I knew I probably had a borderline obsessive-compulsive disorder; I liked to control things that I could control. I found comfort in numbers. Literally. Normally, solving 5 problems calmed me down. Today, 15 tempered down my anxiety. My control was slipping. Not a good sign.

Thoughts of Zander and his effect on my life lingered. When I reached my place, I figured Nalee and Tanya weren’t home yet because the apartment was double-locked from the outside. I felt relaxed as I sat on the couch after changing into my pink Hello Kitty T-shirt and matching shorts. This was a gift from Nalee. She loved the stuff and since she couldn’t hoard the stuff without looking crazy, she bought it for her friends too. She used Tanya and me as an excuse to buy more Hello Kitty stuff.

I laid my legs atop the dark brown ottoman and turned on the TV. After scrolling through the channels, I settled on the Food Network.

I was about to end my phone calls/phone text hiatus, when I heard the doorbell ring.

It was probably Nalee. She always forgot her keys.

I was wrong.

Standing on the other side of the door was the guy who caused all the raucous this morning. In his low-rise dark blue jeans, off- white shirt, and slightly mussed hair, he reminded me of the strawberry sundae that I had this afternoon. Sweet, dripping with goodness, and lickable. And boy, when he looked at me those gorgeous eyes of his, coupled with a slight smile on his slightly reddened lips, my womb clenched.

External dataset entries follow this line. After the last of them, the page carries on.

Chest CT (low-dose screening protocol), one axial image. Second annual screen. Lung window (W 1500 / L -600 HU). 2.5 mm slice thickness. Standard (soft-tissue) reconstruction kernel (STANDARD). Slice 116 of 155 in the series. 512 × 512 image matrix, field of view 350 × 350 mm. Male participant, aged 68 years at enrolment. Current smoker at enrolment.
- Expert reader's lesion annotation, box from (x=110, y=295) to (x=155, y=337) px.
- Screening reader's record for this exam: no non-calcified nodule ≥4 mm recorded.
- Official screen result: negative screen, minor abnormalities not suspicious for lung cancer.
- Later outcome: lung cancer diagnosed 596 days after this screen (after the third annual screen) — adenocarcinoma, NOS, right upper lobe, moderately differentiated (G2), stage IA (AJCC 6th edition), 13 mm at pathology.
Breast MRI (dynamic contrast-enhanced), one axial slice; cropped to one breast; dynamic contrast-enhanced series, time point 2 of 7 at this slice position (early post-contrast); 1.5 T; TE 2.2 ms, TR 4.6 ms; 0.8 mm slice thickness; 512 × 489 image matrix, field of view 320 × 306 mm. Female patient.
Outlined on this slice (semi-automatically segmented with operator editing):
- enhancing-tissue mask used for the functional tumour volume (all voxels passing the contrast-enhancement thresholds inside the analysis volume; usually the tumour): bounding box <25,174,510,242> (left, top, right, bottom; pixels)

His eyes smoldered in heat as he took in my outfit.

“Hey,” his voice husky. He scanned my face as if he was looking for something in my expression.

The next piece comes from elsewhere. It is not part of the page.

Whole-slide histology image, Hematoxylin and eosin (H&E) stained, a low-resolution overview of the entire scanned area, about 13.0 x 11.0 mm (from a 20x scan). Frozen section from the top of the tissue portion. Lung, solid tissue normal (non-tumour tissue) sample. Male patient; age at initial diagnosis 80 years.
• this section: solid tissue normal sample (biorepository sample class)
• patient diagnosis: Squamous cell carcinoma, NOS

I stared at him for what must have been like a few seconds, maybe a minute, mesmerized by his heated look.

“Hi,” I said awkwardly. I stepped aside to let him in.

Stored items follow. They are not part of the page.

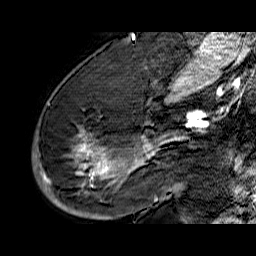
Breast MRI (dynamic contrast-enhanced), one sagittal slice; slice 39 of 60 in the series (ordered by position); dynamic contrast-enhanced series, time point 2 of 6 at this slice position (early post-contrast); 1.5 T; TE 6.5 ms, TR 32.9 ms; 4 mm slice thickness; 256 × 256 image matrix, field of view 200 × 200 mm. Female patient. From the clinical record (not read from this slice): setting: breast cancer imaged before/during neoadjuvant chemotherapy; receptor status: HR-positive, HER2-negative.
Annotated regions visible in this slice (semi-automatic segmentation, software-assisted and operator-edited):
- analysis volume of interest (the breast-tissue region the enhancement analysis was run in; not a lesion): bounding box (x1, y1, x2, y2) in pixels: (33, 74, 176, 210)
- tumour enhancement mask (voxels above the 100 % enhancement threshold inside the analysis volume of interest): (39, 133, 176, 193)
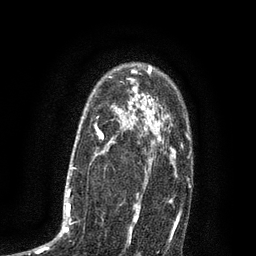
Breast MRI (dynamic contrast-enhanced), one axial slice; position 58 of 80 along the scan axis; cropped to one breast; dynamic contrast-enhanced series, time point 2 of 7 at this slice position (early post-contrast); 3 T; TE 2.1 ms, TR 5 ms; 2 mm slice thickness; 256 × 256 image matrix. Female patient.
Structures marked on this image (semi-automatically segmented with operator editing):
- enhancing-tissue mask used for the functional tumour volume (all voxels passing the contrast-enhancement thresholds inside the analysis volume; usually the tumour): bounding box (x1, y1, x2, y2) in pixels: (35, 102, 135, 253)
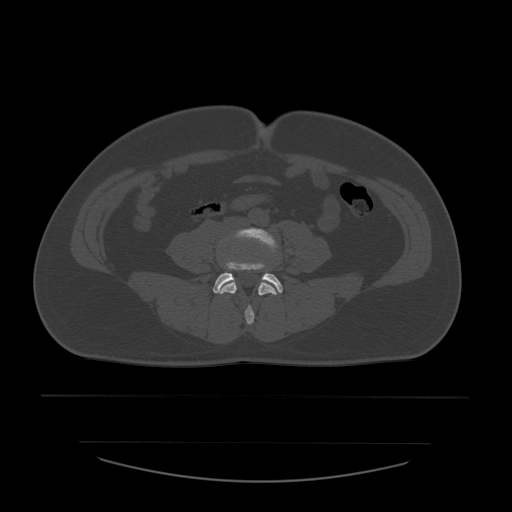
CT including the spine, one axial slice; slice 134 of 532 in the series (ordered by position); 120 kVp; bone window (W 1800 / L 400 HU); 1.25 mm slice thickness; 512 × 512 image matrix. Patient age 44 years. From the clinical record (not read from this slice): primary cancer: soft tissue sarcoma.
Structures marked on this image (semi-automatic segmentation, software-assisted and operator-edited):
- L4 vertebra: bounding box [x1, y1, x2, y2] px = [220, 228, 279, 325]
- L5 vertebra: [213, 262, 283, 293]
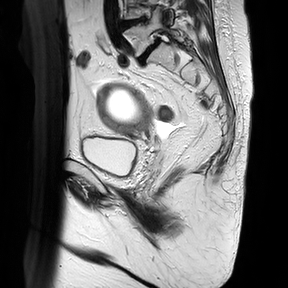
Pelvic MRI for cervical cancer, one sagittal slice; slice 21 of 30 in the series (ordered by position); T2-weighted; 1.5 T; TE 100 ms, TR 4816.3 ms; 4 mm slice thickness; 288 × 288 image matrix, field of view 300 × 300 mm. Female patient, age 74 years.
Annotated regions visible in this slice (manually delineated by an expert):
- cervical tumour: bounding box [x1, y1, x2, y2] px = [96, 81, 154, 136]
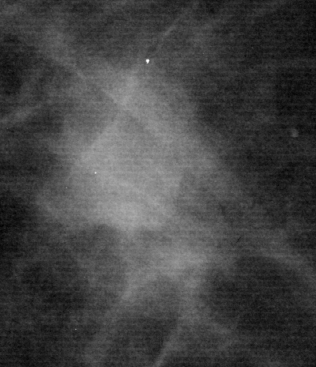
Cropped region of a digitized screen-film mammogram centred on a radiologist-marked abnormality, right breast, CC view.
Finding: mass, shape lobulated, margins microlobulated; BI-RADS assessment category 5; subtlety rating 5 on a 1 (subtle) to 5 (obvious) scale; pathology result (as recorded, not read from the image): malignant.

As he passed me by, I smelled the clean, masculine scent that was naturally his. My body was heating up and his nearness was sending my pheromones into overload.

We walked a few steps to the couch. The short trip gained me unobstructed view of his sexy ass. Oh, he was really sexy all over. I could wrap myself around him, feel his muscular arms, and maybe mess his hair up a bit.

Why was I having such dirty, naughty thoughts? Granted he was a sexy man. But I’ve seen tons of handsome, sexy men. Only Zander elicited such primal, naughty thoughts from me. I tried to focus on the sound coming from the TV. It didn’t help when all I heard was ‘Yummy’, ‘Delicious’, and ‘Mmmm’ from the host.

I signaled Zander to sit. The man actually waited for me to invite him to sit! Who did that, nowadays?

He took up most of the room of the small sofa.

I broke the silence first.

“What’s up?” I bit on my lower lip, trying my best not to have those lustful thoughts be reflected in my eyes.

He slightly averted his eyes when he said, “I kinda thought we had fun last night, but maybe I was wrong.”

Yeah, he was right. I came to the same conclusion today. He was wrong for me. I was wrong for him. I did not like the havoc that his presence created in my life. I did not want to feel this burning feeling every time he was near me. I did not want to have lusty thoughts! I wanted to be the same, old me.

He continued, “I haven’t heard from you today. Makes me think that you’re blowing me off,” I gave him my phone number last night before he left.

He was rubbing his palms together, looking uncomfortable in the sofa. He touched his tongue to the top of his teeth and all I could stare at was the movement of his tongue.

He cleared his throat.

Again, I was mesmerized by this man. I felt my face heat up. My ears, revealed by the low ponytail I was wearing, was probably redder than my face.

“I’m sorry.” Obviously, I need to pay attention to what he was saying. Concentration was a task when his eyes were piercingly beautiful and his face was absolutely gorgeous and his mouth looked wickedly good.

“Don’t take offense, Sedona-” he started to say, the edge of the right side of his mouth turning up.

“For what?” I fiddled with the remote control in my hand.

“Even your blush is sexy,” as soon as those words came out of his mouth, I felt the temperature in the room spike up. My heart lurched in my chest; I was probably experiencing hot flashes in my 20s. Was this normal or was this Zander-induced hyperthermia?

“Oh,” as I swallowed. How did a girl respond to that? I tried to change the subject.